Problem to work on -
Write out the records beneath this line exactly as they appear, minus any images.

Extracted page text data
Segment Open

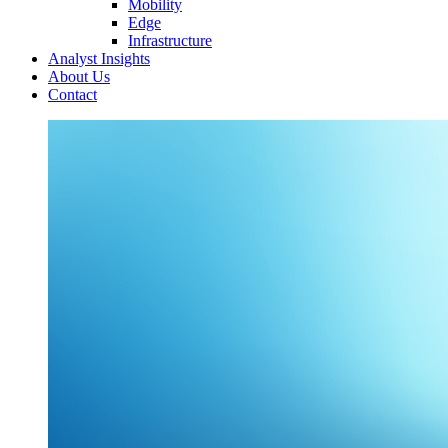
Mobility
Edge
Infrastructure
Analyst Insights
About Us
Contact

Segment Closed

Answer to the exercise -
Mobility
Edge
Infrastructure
Analyst Insights
About Us
Contact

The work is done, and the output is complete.